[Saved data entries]
---------------

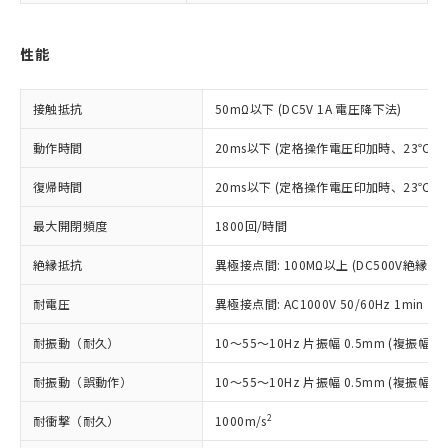
ご利用条件
有に対応した製品に切り替える予定のある
商品です。
性能
対応予定なし：EU RoHS指令（10物質）の
以下の条件をお読みいただき、同意のうえ
非含有に非対応の商品で、対応品を出す予
ご利用ください。
定はありません。
接触抵抗
50mΩ以下 (DC5V 1A 電圧降下法)
調査・確認中：EU RoHS指令（10物質）の
本サービスは、当社制御機器事業取扱
※1 中国RoHS○×表
非含有の対応状況を調査中または確認中の
商品の当社在庫状況および標準価格
動作時間
20ms以下 (定格操作電圧印加時、23℃
商品です。
(税抜)を提供させていただくもので
「○」：最大均質材料含有率が中国RoHSの
非該当品：ライセンス料など無形物で、有
復帰時間
20ms以下 (定格操作電圧印加時、23℃
す。
基準値以下であることを示します。
害物質有無と関係のない商品です。
当社制御機器事業取扱商品の中には、
「×」：最大均質材料含有率が中国RoHSの
仕入先様の事情により、非含有部品として
最大開閉頻度
1800回/時間
本サービスの対象外となる商品もある
基準値を超えていることを示します。
いたものが、含有品と判明した場合などや
当社は、これら貴社製品のうち、外国
ことをご了承ください。
「－」：未確認です。当社販売部門へお問
むを得ず変更することがあります。
絶縁抵抗
異極接点間: 100MΩ以上 (DC500V絶縁抵
為替および外国貿易法に定める商品
在庫状況および標準価格照会結果は、
い合わせください。
（以下｢規制貨物等」という）を輸出
記載している更新日時点での社内デー
耐電圧
異極接点間: AC1000V 50/60Hz 1min
*EU RoHS指令（10物質）：
または国外への提供する場合は、日本
記
タに基づき作成されるものであり、閲
説明
鉛(Pb) 1000ppm以下、 水銀(Hg) 1000ppm以下、 カド
*中国RoHS10物質の基準値 (GB/T26572)：
国政府の輸出許可(または役務取引許
号
覧された時点での実際の在庫および標
ミウム(Cd) 100ppm以下、
Pb(鉛) :1000ppm、 Hg(水銀) : 1000ppm、 Cd(カドミウ
耐振動（耐久）
10～55～10Hz 片振幅 0.5mm (複振幅 1
可)を取得するなどの必要な手続きを
六価クロム(Cr(Ⅵ)) 1000ppm以下、ポリ臭化ビフェニル
ム) : 100ppm、
準価格とは異なる場合があることをご
類(PBB) 1000ppm以下、ポリ臭化ジフェニルエーテル類
Cr(Ⅵ)(六価クロム) : 1000ppm、 PBBs(ポリ臭化ビフェ
とります。
了承ください。
耐振動（誤動作）
(PBDE) 1000ppm以下、フタル酸ビス(2-エチルヘキシ
10～55～10Hz 片振幅 0.5mm (複振幅 1
○
一定数以上の在庫あり
ニル類) : 1000ppm、 PBDEs(ポリ臭化ジフェニルエーテ
当社は規制貨物を破棄する場合は、完
ル) (DEHP)(別名：DOP) 1000ppm以下、フタル酸ブチ
正式な納期状況および標準価格はお客
ル類) : 1000ppm、
ルベンジル（BBP） 1000ppm以下、フタル酸ジブチル
全に破砕するなど、違法に輸出されな
DBP(フタル酸ジブチル) : 1000ppm、 DIBP(フタル酸ジ
様のお取引先、またはお客様担当のオ
2
耐衝撃（耐久）
1000m/s
（DBP） 1000ppm以下、フタル酸ジイソブチル
イソブチル) : 1000ppm、 BBP(フタル酸ブチルベンジ
△
一定数には満たないが在庫あり
いよう必要な手段を講じます。
ムロン制御機器販売店・当社販売員に
(DIBP) 1000ppm以下
ル) : 1000ppm、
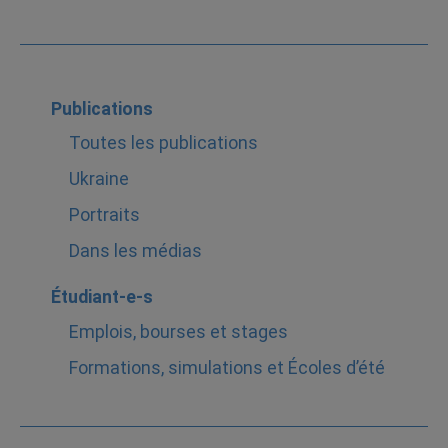
Publications
Toutes les publications
Ukraine
Portraits
Dans les médias
Étudiant-e-s
Emplois, bourses et stages
Formations, simulations et Écoles d’été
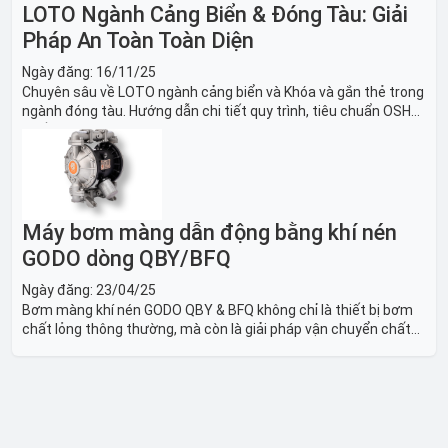
LOTO Ngành Cảng Biển & Đóng Tàu: Giải
Pháp An Toàn Toàn Diện
Ngày đăng:
16/11/25
Chuyên sâu về LOTO ngành cảng biển và Khóa và gắn thẻ trong
ngành đóng tàu. Hướng dẫn chi tiết quy trình, tiêu chuẩn OSHA,
thiết bị và Giải pháp LOTO trong công nghiệp đóng tàu toàn
diện.
Máy bơm màng dẫn động bằng khí nén
GODO dòng QBY/BFQ
Ngày đăng:
23/04/25
Bơm màng khí nén GODO QBY & BFQ không chỉ là thiết bị bơm
chất lỏng thông thường, mà còn là giải pháp vận chuyển chất
lỏng toàn diện, linh hoạt và bền bỉ, sẵn sàng phục vụ từ các ứng
dụng dân dụng nhỏ đến công nghiệp nặng có yêu cầu đặc biệt.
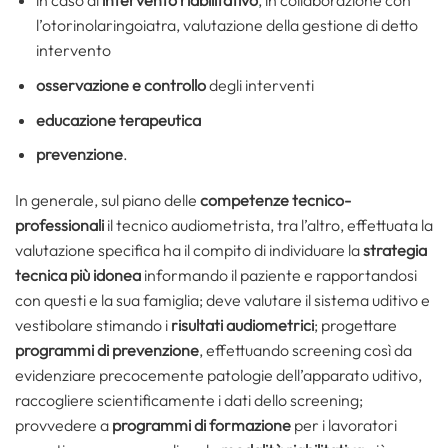
in caso di
intervento riabilitativo
, in collaborazione con
l’otorinolaringoiatra, valutazione della gestione di detto
intervento
osservazione e controllo
degli interventi
educazione terapeutica
prevenzione
.
In generale, sul piano delle
competenze tecnico-
professionali
il tecnico audiometrista, tra l’altro, effettuata la
valutazione specifica ha il compito di individuare la
strategia
tecnica più idonea
informando il paziente e rapportandosi
con questi e la sua famiglia; deve valutare il sistema uditivo e
vestibolare stimando i
risultati audiometrici
; progettare
programmi di prevenzione
, effettuando screening così da
evidenziare precocemente patologie dell’apparato uditivo,
raccogliere scientificamente i dati dello screening;
provvedere a
programmi di formazione
per i lavoratori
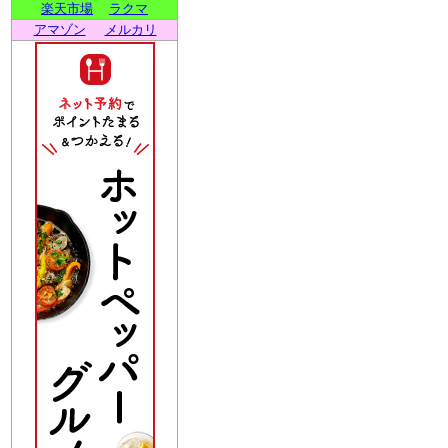
楽天市場
ラクマ
アマゾン
メルカリ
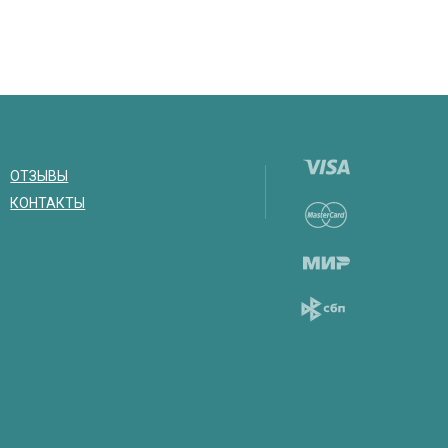
ОТЗЫВЫ
КОНТАКТЫ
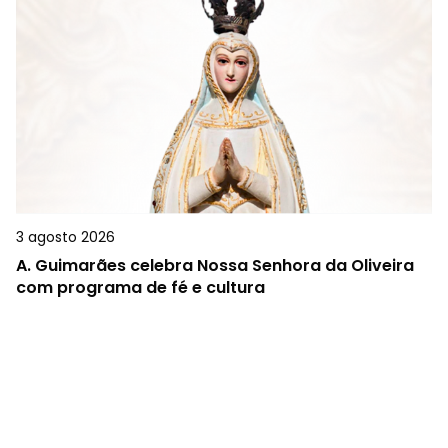
3 agosto 2026
A.
Guimarães celebra Nossa Senhora da Oliveira
com programa de fé e cultura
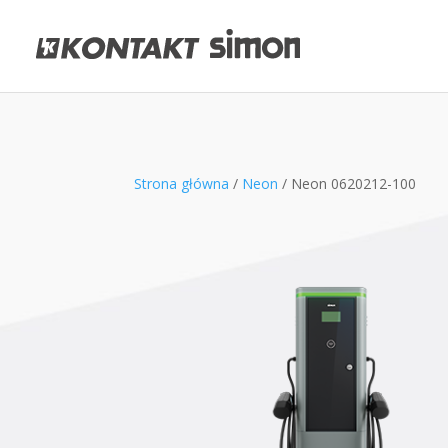
Strona główna
/
Neon
/ Neon 0620212-100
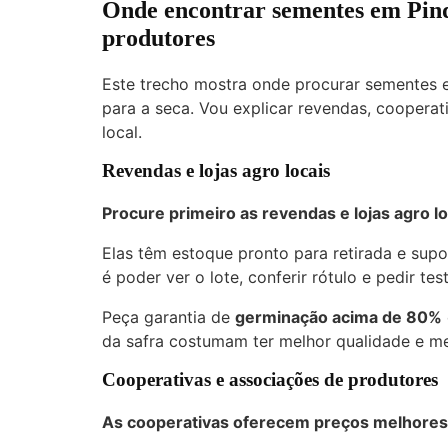
Onde encontrar sementes em Pind
produtores
Este trecho mostra onde procurar sementes
para a seca. Vou explicar revendas, cooperat
local.
Revendas e lojas agro locais
Procure primeiro as revendas e lojas agro lo
Elas têm estoque pronto para retirada e sup
é poder ver o lote, conferir rótulo e pedir tes
Peça garantia de
germinação acima de 80%
da safra costumam ter melhor qualidade e me
Cooperativas e associações de produtores
As cooperativas oferecem preços melhores 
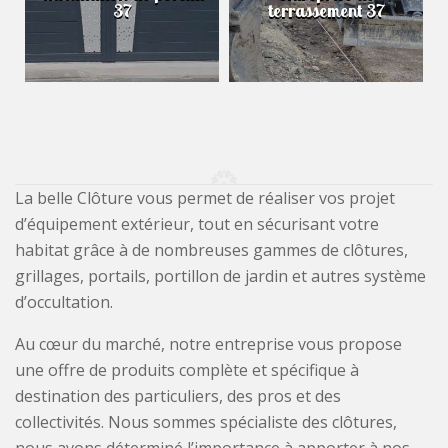
37
terrassement 37
La belle Clôture vous permet de réaliser vos projet
d’équipement extérieur, tout en sécurisant votre
habitat grâce à de nombreuses gammes de clôtures,
grillages, portails, portillon de jardin et autres système
d’occultation.
Au cœur du marché, notre entreprise vous propose
une offre de produits complète et spécifique à
destination des particuliers, des pros et des
collectivités. Nous sommes spécialiste des clôtures,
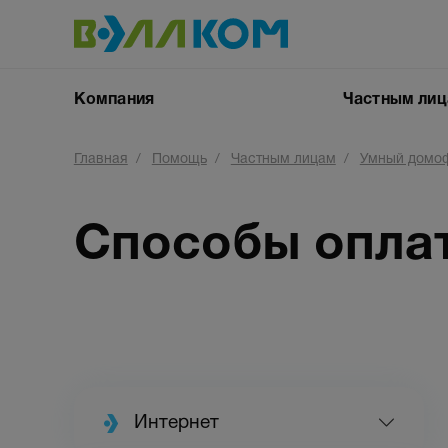
Компания
Частным ли
Главная
Помощь
Частным лицам
Умный домо
Способы опла
Контакты
Вакансии
Документы
Интернет
Кабельное ТВ
квартиру
Интернет
Умный домоф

---------------

* Exercise instructions
Reproduce the text of all the items with each occurrence of "Интернет" switched to "Сеть" and everything else unchanged. Omit the pictures from your answer.

* Your solution
ご利用条件
有に対応した製品に切り替える予定のある
商品です。
性能
対応予定なし：EU RoHS指令（10物質）の
以下の条件をお読みいただき、同意のうえ
非含有に非対応の商品で、対応品を出す予
ご利用ください。
定はありません。
接触抵抗
50mΩ以下 (DC5V 1A 電圧降下法)
調査・確認中：EU RoHS指令（10物質）の
本サービスは、当社制御機器事業取扱
※1 中国RoHS○×表
非含有の対応状況を調査中または確認中の
商品の当社在庫状況および標準価格
動作時間
20ms以下 (定格操作電圧印加時、23℃
商品です。
(税抜)を提供させていただくもので
「○」：最大均質材料含有率が中国RoHSの
非該当品：ライセンス料など無形物で、有
復帰時間
20ms以下 (定格操作電圧印加時、23℃
す。
基準値以下であることを示します。
害物質有無と関係のない商品です。
当社制御機器事業取扱商品の中には、
「×」：最大均質材料含有率が中国RoHSの
仕入先様の事情により、非含有部品として
最大開閉頻度
1800回/時間
本サービスの対象外となる商品もある
基準値を超えていることを示します。
いたものが、含有品と判明した場合などや
当社は、これら貴社製品のうち、外国
ことをご了承ください。
「－」：未確認です。当社販売部門へお問
むを得ず変更することがあります。
絶縁抵抗
異極接点間: 100MΩ以上 (DC500V絶縁抵
為替および外国貿易法に定める商品
在庫状況および標準価格照会結果は、
い合わせください。
（以下｢規制貨物等」という）を輸出
記載している更新日時点での社内デー
耐電圧
異極接点間: AC1000V 50/60Hz 1min
*EU RoHS指令（10物質）：
または国外への提供する場合は、日本
記
タに基づき作成されるものであり、閲
説明
鉛(Pb) 1000ppm以下、 水銀(Hg) 1000ppm以下、 カド
*中国RoHS10物質の基準値 (GB/T26572)：
国政府の輸出許可(または役務取引許
号
覧された時点での実際の在庫および標
ミウム(Cd) 100ppm以下、
Pb(鉛) :1000ppm、 Hg(水銀) : 1000ppm、 Cd(カドミウ
耐振動（耐久）
10～55～10Hz 片振幅 0.5mm (複振幅 1
可)を取得するなどの必要な手続きを
六価クロム(Cr(Ⅵ)) 1000ppm以下、ポリ臭化ビフェニル
ム) : 100ppm、
準価格とは異なる場合があることをご
類(PBB) 1000ppm以下、ポリ臭化ジフェニルエーテル類
Cr(Ⅵ)(六価クロム) : 1000ppm、 PBBs(ポリ臭化ビフェ
とります。
了承ください。
耐振動（誤動作）
(PBDE) 1000ppm以下、フタル酸ビス(2-エチルヘキシ
10～55～10Hz 片振幅 0.5mm (複振幅 1
○
一定数以上の在庫あり
ニル類) : 1000ppm、 PBDEs(ポリ臭化ジフェニルエーテ
当社は規制貨物を破棄する場合は、完
ル) (DEHP)(別名：DOP) 1000ppm以下、フタル酸ブチ
正式な納期状況および標準価格はお客
ル類) : 1000ppm、
ルベンジル（BBP） 1000ppm以下、フタル酸ジブチル
全に破砕するなど、違法に輸出されな
DBP(フタル酸ジブチル) : 1000ppm、 DIBP(フタル酸ジ
様のお取引先、またはお客様担当のオ
2
耐衝撃（耐久）
1000m/s
（DBP） 1000ppm以下、フタル酸ジイソブチル
イソブチル) : 1000ppm、 BBP(フタル酸ブチルベンジ
△
一定数には満たないが在庫あり
いよう必要な手段を講じます。
ムロン制御機器販売店・当社販売員に
(DIBP) 1000ppm以下
ル) : 1000ppm、
Publications
Toutes les publications
Ukraine
Portraits
Dans les médias
Étudiant-e-s
Emplois, bourses et stages
Formations, simulations et Écoles d’été
LOTO Ngành Cảng Biển & Đóng Tàu: Giải
Pháp An Toàn Toàn Diện
Ngày đăng:
16/11/25
Chuyên sâu về LOTO ngành cảng biển và Khóa và gắn thẻ trong
ngành đóng tàu. Hướng dẫn chi tiết quy trình, tiêu chuẩn OSHA,
thiết bị và Giải pháp LOTO trong công nghiệp đóng tàu toàn
diện.
Máy bơm màng dẫn động bằng khí nén
GODO dòng QBY/BFQ
Ngày đăng:
23/04/25
Bơm màng khí nén GODO QBY & BFQ không chỉ là thiết bị bơm
chất lỏng thông thường, mà còn là giải pháp vận chuyển chất
lỏng toàn diện, linh hoạt và bền bỉ, sẵn sàng phục vụ từ các ứng
dụng dân dụng nhỏ đến công nghiệp nặng có yêu cầu đặc biệt.
in caso di
intervento riabilitativo
, in collaborazione con
l’otorinolaringoiatra, valutazione della gestione di detto
intervento
osservazione e controllo
degli interventi
educazione terapeutica
prevenzione
.
In generale, sul piano delle
competenze tecnico-
professionali
il tecnico audiometrista, tra l’altro, effettuata la
valutazione specifica ha il compito di individuare la
strategia
tecnica più idonea
informando il paziente e rapportandosi
con questi e la sua famiglia; deve valutare il sistema uditivo e
vestibolare stimando i
risultati audiometrici
; progettare
programmi di prevenzione
, effettuando screening così da
evidenziare precocemente patologie dell’apparato uditivo,
raccogliere scientificamente i dati dello screening;
provvedere a
programmi di formazione
per i lavoratori
楽天市場
ラクマ
アマゾン
メルカリ
ОТЗЫВЫ
КОНТАКТЫ
3 agosto 2026
A.
Guimarães celebra Nossa Senhora da Oliveira
com programa de fé e cultura
Strona główna
/
Neon
/ Neon 0620212-100
Onde encontrar sementes em Pind
produtores
Este trecho mostra onde procurar sementes
para a seca. Vou explicar revendas, cooperat
local.
Revendas e lojas agro locais
Procure primeiro as revendas e lojas agro lo
Elas têm estoque pronto para retirada e sup
é poder ver o lote, conferir rótulo e pedir tes
Peça garantia de
germinação acima de 80%
da safra costumam ter melhor qualidade e me
Cooperativas e associações de produtores
As cooperativas oferecem preços melhores 
37
terrassement 37
La belle Clôture vous permet de réaliser vos projet
d’équipement extérieur, tout en sécurisant votre
habitat grâce à de nombreuses gammes de clôtures,
grillages, portails, portillon de jardin et autres système
d’occultation.
Au cœur du marché, notre entreprise vous propose
une offre de produits complète et spécifique à
destination des particuliers, des pros et des
collectivités. Nous sommes spécialiste des clôtures,
Компания
Частным ли
Главная
Помощь
Частным лицам
Умный домо
Способы опла
Контакты
Вакансии
Документы
Сеть
Кабельное ТВ
квартиру
Сеть
Умный домоф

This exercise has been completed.